In a continuing quest to become energy independent from our utility company on our small farm property, we recently installed a different kind of “windmill” behind our home. Not the typical windmill, but a vertical, cylindrical type (called WindStax) made right here in Pittsburgh. With two vertical cylinders—one on top of the other—each about 10 feet tall, the wind powers them to send electricity to two large batteries. The batteries, in turn, move through an inverter to send power through many of the circuits in our home.
Due to major weather interference during winter and early spring, the system was not fully operational until last month. We added 4 solar panels to our roof in May to supplement power from the wind turbines. (Perhaps a bit analogous to Moses in the desert, powered via “sun by day, and wind by night?”) Some adjustment and fine tuning are ahead with this system, but we are expectantly hopeful.
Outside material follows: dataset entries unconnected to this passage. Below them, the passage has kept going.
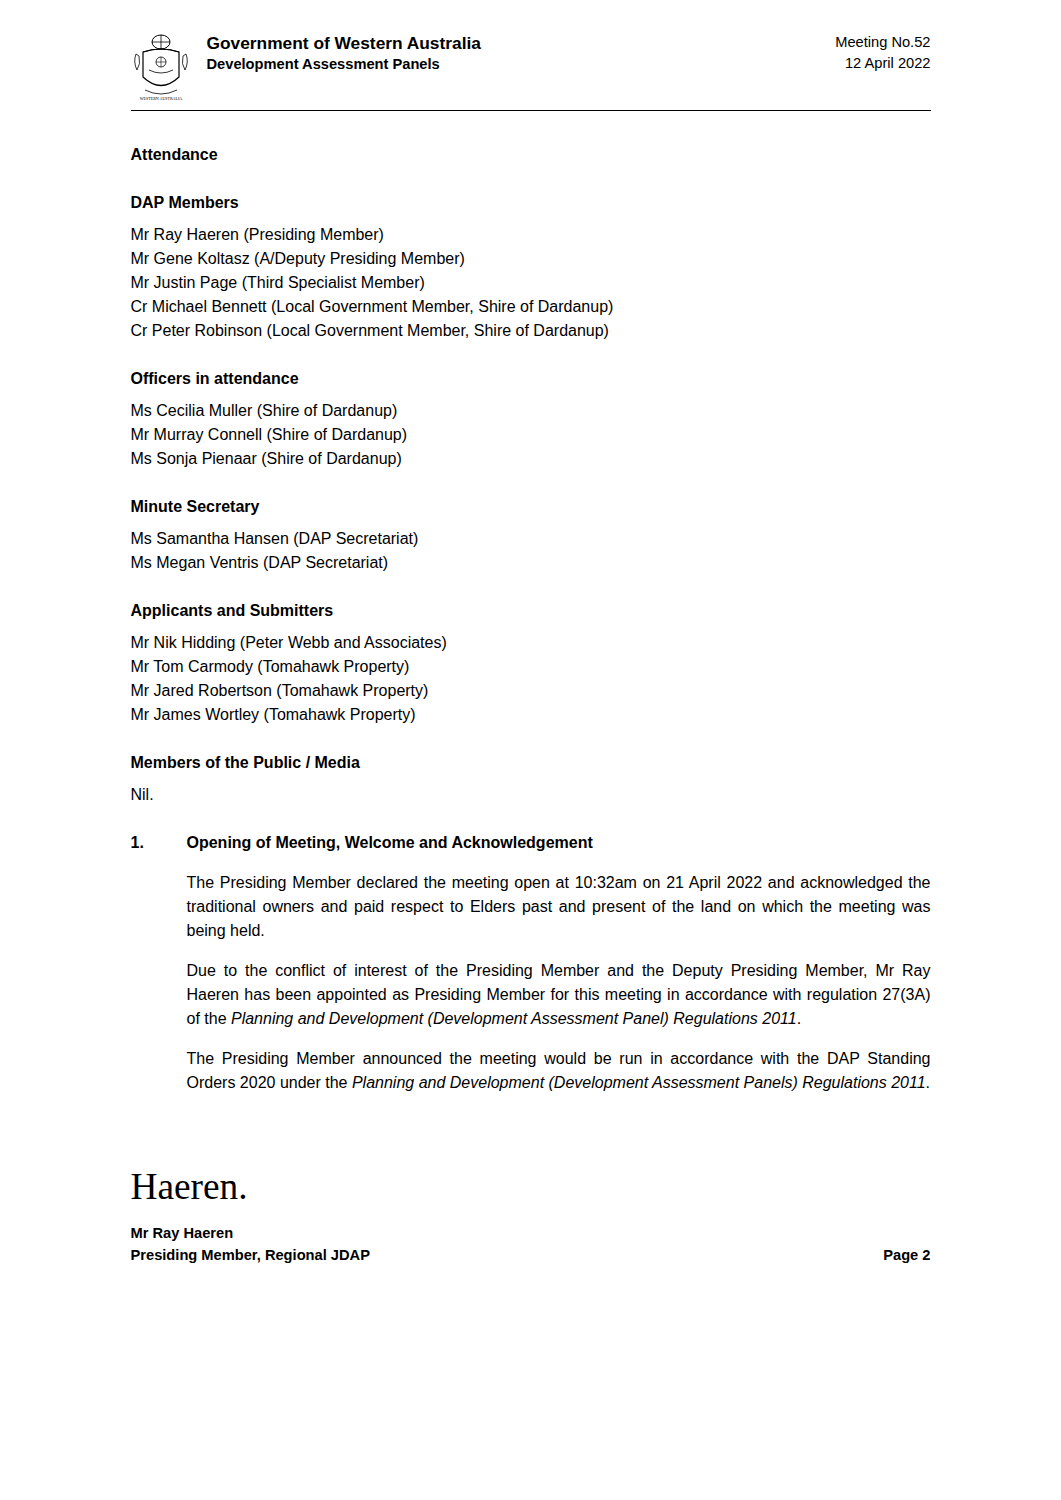WESTERN AUSTRALIA
Government of Western Australia
Development Assessment Panels
Meeting No.52
12 April 2022
Attendance
DAP Members
Mr Ray Haeren (Presiding Member)
Mr Gene Koltasz (A/Deputy Presiding Member)
Mr Justin Page (Third Specialist Member)
Cr Michael Bennett (Local Government Member, Shire of Dardanup)
Cr Peter Robinson (Local Government Member, Shire of Dardanup)
Officers in attendance
Ms Cecilia Muller (Shire of Dardanup)
Mr Murray Connell (Shire of Dardanup)
Ms Sonja Pienaar (Shire of Dardanup)
Minute Secretary
Ms Samantha Hansen (DAP Secretariat)
Ms Megan Ventris (DAP Secretariat)
Applicants and Submitters
Mr Nik Hidding (Peter Webb and Associates)
Mr Tom Carmody (Tomahawk Property)
Mr Jared Robertson (Tomahawk Property)
Mr James Wortley (Tomahawk Property)
Members of the Public / Media
Nil.
1.
Opening of Meeting, Welcome and Acknowledgement
The Presiding Member declared the meeting open at 10:32am on 21 April 2022 and acknowledged the traditional owners and paid respect to Elders past and present of the land on which the meeting was being held.
Due to the conflict of interest of the Presiding Member and the Deputy Presiding Member, Mr Ray Haeren has been appointed as Presiding Member for this meeting in accordance with regulation 27(3A) of the Planning and Development (Development Assessment Panel) Regulations 2011.
The Presiding Member announced the meeting would be run in accordance with the DAP Standing Orders 2020 under the Planning and Development (Development Assessment Panels) Regulations 2011.
Haeren.
Mr Ray Haeren
Presiding Member, Regional JDAP Page 2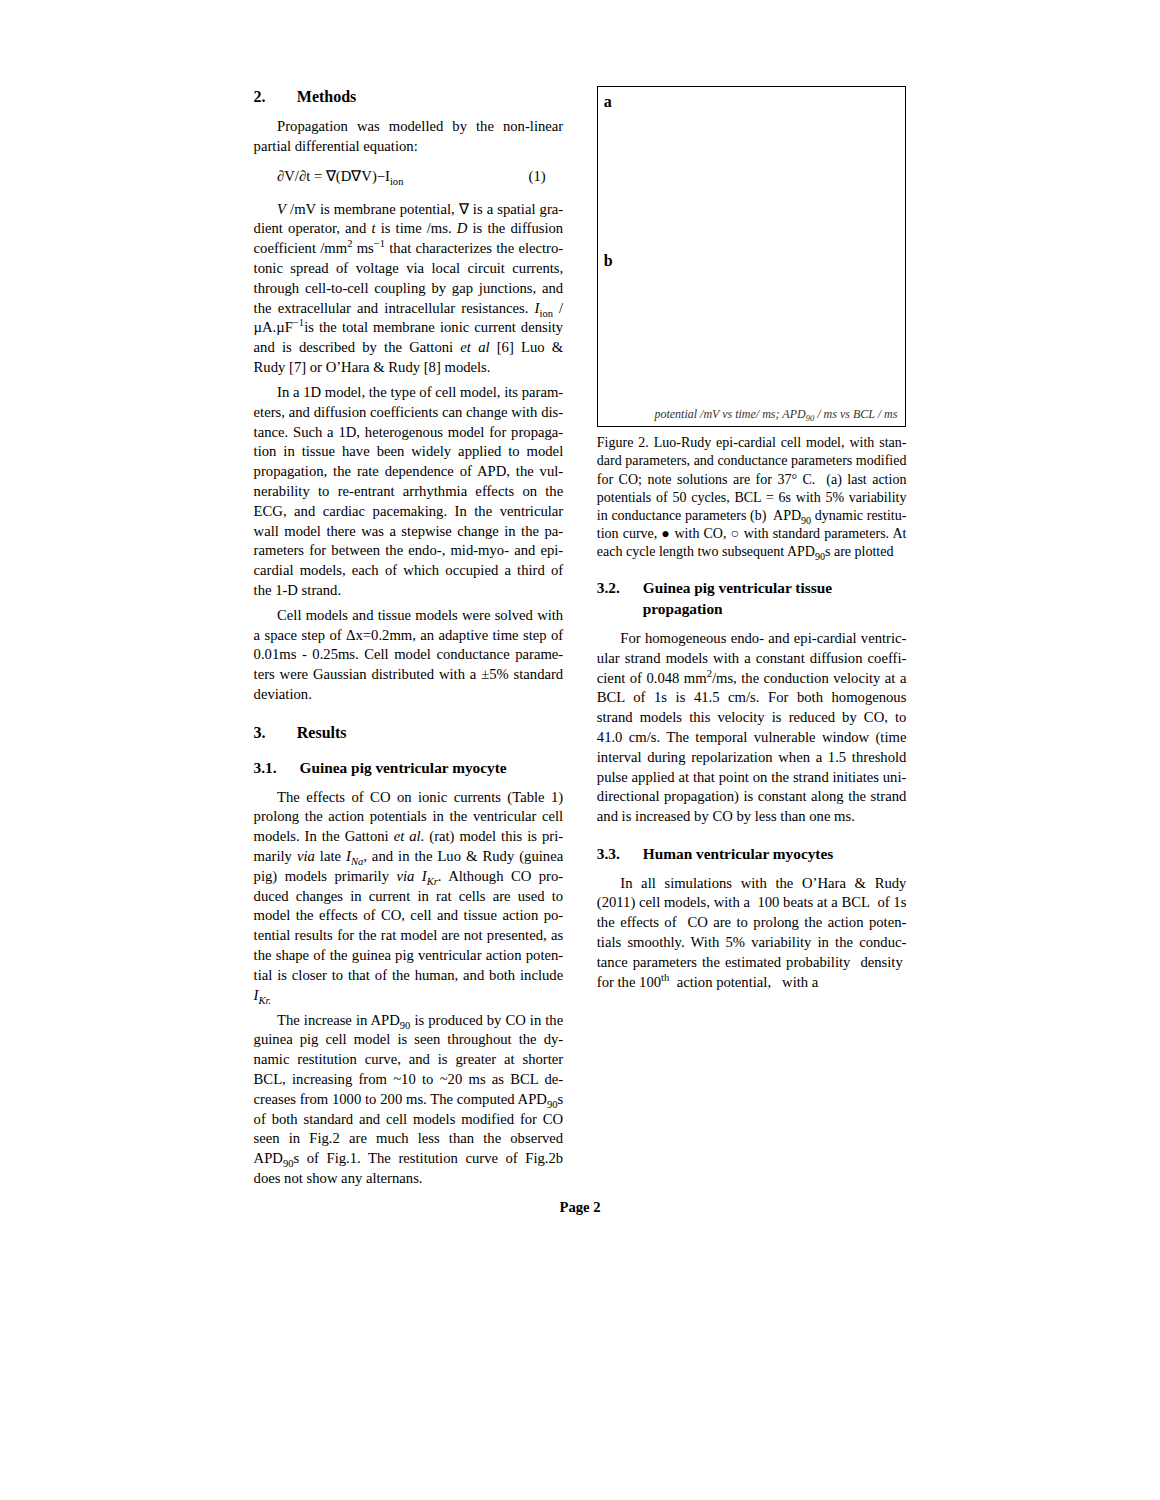2. Methods
Propagation was modelled by the non-linear partial differential equation:
∂V/∂t = ∇(D∇V)−Iion (1)
V /mV is membrane potential, ∇ is a spatial gradient operator, and t is time /ms. D is the diffusion coefficient /mm2 ms−1 that characterizes the electrotonic spread of voltage via local circuit currents, through cell-to-cell coupling by gap junctions, and the extracellular and intracellular resistances. Iion /µA.µF−1is the total membrane ionic current density and is described by the Gattoni et al [6] Luo & Rudy [7] or O’Hara & Rudy [8] models.
In a 1D model, the type of cell model, its parameters, and diffusion coefficients can change with distance. Such a 1D, heterogenous model for propagation in tissue have been widely applied to model propagation, the rate dependence of APD, the vulnerability to re-entrant arrhythmia effects on the ECG, and cardiac pacemaking. In the ventricular wall model there was a stepwise change in the parameters for between the endo-, mid-myo- and epi-cardial models, each of which occupied a third of the 1-D strand.
Cell models and tissue models were solved with a space step of Δx=0.2mm, an adaptive time step of 0.01ms - 0.25ms. Cell model conductance parameters were Gaussian distributed with a ±5% standard deviation.
3. Results
3.1. Guinea pig ventricular myocyte
The effects of CO on ionic currents (Table 1) prolong the action potentials in the ventricular cell models. In the Gattoni et al. (rat) model this is primarily via late INa, and in the Luo & Rudy (guinea pig) models primarily via IKr. Although CO produced changes in current in rat cells are used to model the effects of CO, cell and tissue action potential results for the rat model are not presented, as the shape of the guinea pig ventricular action potential is closer to that of the human, and both include IKr.
The increase in APD90 is produced by CO in the guinea pig cell model is seen throughout the dynamic restitution curve, and is greater at shorter BCL, increasing from ~10 to ~20 ms as BCL decreases from 1000 to 200 ms. The computed APD90s of both standard and cell models modified for CO seen in Fig.2 are much less than the observed APD90s of Fig.1. The restitution curve of Fig.2b does not show any alternans.
a b potential /mV vs time/ ms; APD90 / ms vs BCL / ms
Figure 2. Luo-Rudy epi-cardial cell model, with standard parameters, and conductance parameters modified for CO; note solutions are for 37° C. (a) last action potentials of 50 cycles, BCL = 6s with 5% variability in conductance parameters (b) APD90 dynamic restitution curve, ● with CO, ○ with standard parameters. At each cycle length two subsequent APD90s are plotted
3.2. Guinea pig ventricular tissue propagation
For homogeneous endo- and epi-cardial ventricular strand models with a constant diffusion coefficient of 0.048 mm2/ms, the conduction velocity at a BCL of 1s is 41.5 cm/s. For both homogenous strand models this velocity is reduced by CO, to 41.0 cm/s. The temporal vulnerable window (time interval during repolarization when a 1.5 threshold pulse applied at that point on the strand initiates unidirectional propagation) is constant along the strand and is increased by CO by less than one ms.
3.3. Human ventricular myocytes
In all simulations with the O’Hara & Rudy (2011) cell models, with a 100 beats at a BCL of 1s the effects of CO are to prolong the action potentials smoothly. With 5% variability in the conductance parameters the estimated probability density for the 100th action potential, with a
Page 2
Pentecost is a season and story of wind and fire. I like to think we are leaning into the wind on our property just as we seek to lean into God’s spirit to receive energy and direction from God’s amazing and gracious presence.
Sometimes the wind does not blow, and the turbines are very still. They are very sensitive, however, and will turn slowly even at winds of 2 or 3 mph. While God’s Spirit is constant and ever present, we are not always aware or receptive.
Sometimes the wind blows with considerable ferocity—almost as though it will burn up the bearings upon which our wind turbines rest. Sometimes God’s Spirit works very hard to get our attention and bring about significant change and new energy.
Sometimes, I watch our WindStax and wonder about the presence and power of God’s Spirit. Sometimes, I am cutting the grass around the installation and am in awe of the size and power of it. (24 feet of wood and steel) How does it really generate electricity? How does God move and work so mysteriously and wondrously in our midst? And how do we lead others into that empowering Presence?